Dès le lendemain de la notification de son assignation, il se rend au commissariat de Blagnac pour prouver sa bonne foi. Aux policiers, il dévoile un énorme tatouage sur son bras droit représentant une grande main tenant un chapelet. « Je suis catholique pratiquant. Le tatouage, je l’ai depuis environ quatre mois. Je suis même allé à Lourdes avec mes enfants il y a trois semaines. J’adore visiter les églises et j’y vais souvent avec les gamins pour leur montrer. »
Finalement auditionné le 24 novembre, il passe seulement une demi-heure au commissariat. « Je ne sais pas qui c’était, il y avait juste deux policiers, se souvient-il. Mais ils ont de suite avoué qu’il s’agissait d’une erreur, d’une méprise. »
La machine administrative ne s’arrêté pas pour autant, et malgré les démarches de son avocat, Me Yves de Courrèges d’Agnos, Mickaël redoute plus que tout la prolongation de l’état d’urgence. Une première requête a été rejetée par le juge des référés du tribunal administratif, le 1er décembre. Il ne s’agit pas d’une ordonnance sur le fond, mais seulement sur l’urgence. Son avocat a engagé en fin de semaine un pourvoi au Conseil d’Etat. « On s’aperçoit que les décisions sont prises directement de Paris et je constate surtout des dérives insensées depuis la mise en place de l’état d’urgence », glisse Me de Courrèges d’Agnos.

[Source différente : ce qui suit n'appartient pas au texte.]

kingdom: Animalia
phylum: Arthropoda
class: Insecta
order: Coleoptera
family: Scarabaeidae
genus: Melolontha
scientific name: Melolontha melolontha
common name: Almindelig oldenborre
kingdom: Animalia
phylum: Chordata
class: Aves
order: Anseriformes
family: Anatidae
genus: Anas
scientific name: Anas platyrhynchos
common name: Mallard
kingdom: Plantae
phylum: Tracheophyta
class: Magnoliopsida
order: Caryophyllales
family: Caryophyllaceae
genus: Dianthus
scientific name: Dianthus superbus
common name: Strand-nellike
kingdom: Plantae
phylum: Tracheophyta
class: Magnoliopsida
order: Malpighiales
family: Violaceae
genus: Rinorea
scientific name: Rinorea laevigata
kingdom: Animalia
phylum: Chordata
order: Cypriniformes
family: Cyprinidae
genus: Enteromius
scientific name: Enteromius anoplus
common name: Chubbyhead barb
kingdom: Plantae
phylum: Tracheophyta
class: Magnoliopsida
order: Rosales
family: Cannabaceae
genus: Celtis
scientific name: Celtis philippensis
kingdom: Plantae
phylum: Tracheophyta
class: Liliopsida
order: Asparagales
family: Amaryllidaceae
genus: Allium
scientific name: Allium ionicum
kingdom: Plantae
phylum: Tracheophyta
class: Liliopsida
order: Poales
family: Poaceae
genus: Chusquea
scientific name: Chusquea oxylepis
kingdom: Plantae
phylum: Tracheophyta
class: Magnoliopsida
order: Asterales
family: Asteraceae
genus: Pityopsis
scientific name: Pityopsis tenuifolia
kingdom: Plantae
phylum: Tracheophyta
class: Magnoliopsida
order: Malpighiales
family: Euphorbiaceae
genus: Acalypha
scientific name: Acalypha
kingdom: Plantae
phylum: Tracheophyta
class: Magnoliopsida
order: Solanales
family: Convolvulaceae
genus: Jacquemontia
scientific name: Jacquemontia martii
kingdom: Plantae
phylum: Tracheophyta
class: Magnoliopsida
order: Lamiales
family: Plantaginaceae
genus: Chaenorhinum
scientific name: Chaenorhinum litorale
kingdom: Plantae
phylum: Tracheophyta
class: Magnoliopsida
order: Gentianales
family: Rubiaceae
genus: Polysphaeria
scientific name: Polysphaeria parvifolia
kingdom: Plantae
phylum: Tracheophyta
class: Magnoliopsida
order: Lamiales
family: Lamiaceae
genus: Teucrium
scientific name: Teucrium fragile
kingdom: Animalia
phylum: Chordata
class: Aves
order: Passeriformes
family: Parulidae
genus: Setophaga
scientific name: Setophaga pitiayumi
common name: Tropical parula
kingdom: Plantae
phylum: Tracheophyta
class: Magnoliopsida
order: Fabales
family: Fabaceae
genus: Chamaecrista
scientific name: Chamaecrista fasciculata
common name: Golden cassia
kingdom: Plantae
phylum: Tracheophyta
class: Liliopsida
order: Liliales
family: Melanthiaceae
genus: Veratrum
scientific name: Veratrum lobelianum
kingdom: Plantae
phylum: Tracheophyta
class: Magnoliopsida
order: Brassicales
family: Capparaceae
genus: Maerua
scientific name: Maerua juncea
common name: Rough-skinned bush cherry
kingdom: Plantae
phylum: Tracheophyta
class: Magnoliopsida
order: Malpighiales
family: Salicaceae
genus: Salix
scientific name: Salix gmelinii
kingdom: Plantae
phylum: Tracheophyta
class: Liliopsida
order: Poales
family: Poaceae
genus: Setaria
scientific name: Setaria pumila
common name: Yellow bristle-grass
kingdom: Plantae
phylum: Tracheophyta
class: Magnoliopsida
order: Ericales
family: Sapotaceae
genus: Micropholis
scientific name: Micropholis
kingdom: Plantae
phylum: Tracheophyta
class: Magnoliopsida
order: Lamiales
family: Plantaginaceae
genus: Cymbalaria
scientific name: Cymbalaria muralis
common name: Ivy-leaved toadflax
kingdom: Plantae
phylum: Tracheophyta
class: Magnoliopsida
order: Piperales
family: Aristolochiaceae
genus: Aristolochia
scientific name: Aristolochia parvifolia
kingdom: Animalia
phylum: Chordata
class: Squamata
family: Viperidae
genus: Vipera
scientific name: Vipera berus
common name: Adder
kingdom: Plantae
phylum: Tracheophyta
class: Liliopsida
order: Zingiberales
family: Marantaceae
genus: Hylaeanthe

Entre temps, Mickaël a appris qu’il faisait l’objet d’une fiche « S » depuis juin 2015. Il serait « une personne dangereuse, faisant du prosélytisme religieux avec un groupe d’islamistes radicaux, à Blagnac ». Ce groupe, Forsane Alizza, a pourtant été dissout en 2012 et ses membres sont en prison - le procès a eu lieu en juillet.
« La DGSI nous envoie des dossiers comme on les jette à la poubelle »
En attendant, Mickaël, qui travaille principalement pendant la saison estivale, touche juste son RSA, et vient de mettre sa voiture en vente : « J’ai perdu 5 kg, je dors mal et surtout je m’inquiète pour les fêtes de Noël. Je ne vais pas pouvoir les passer en famille, alors que c’est très important pour nous. »
Ce matin du 4 décembre, alors que nous quittons le commissariat avec lui, nous croisons par hasard dans la rue un officier de police judiciaire qui connaît Mickaël.
"Comment ça va M. L. ?
– Très mal, heureusement que vous avez été sympa avec moi, mais la justice ne veut rien entendre.« Gêné, le policier lui répond : »C’est le bordel entre les services. La DGSI nous envoie des dossiers comme on les jette à la poubelle. Je comprends votre désarroi.« En Haute-Garonne, depuis le 15 novembre et jusqu’au mardi 1er décembre, quarante-cinq perquisitions administratives avaient été menées, soit trois par jour, donnant lieu à douze gardes à vue, et quatre assignations à résidence ont été prononcées, selon les chiffres de la préfecture, qui se refuse à commenter »tout cas particulier".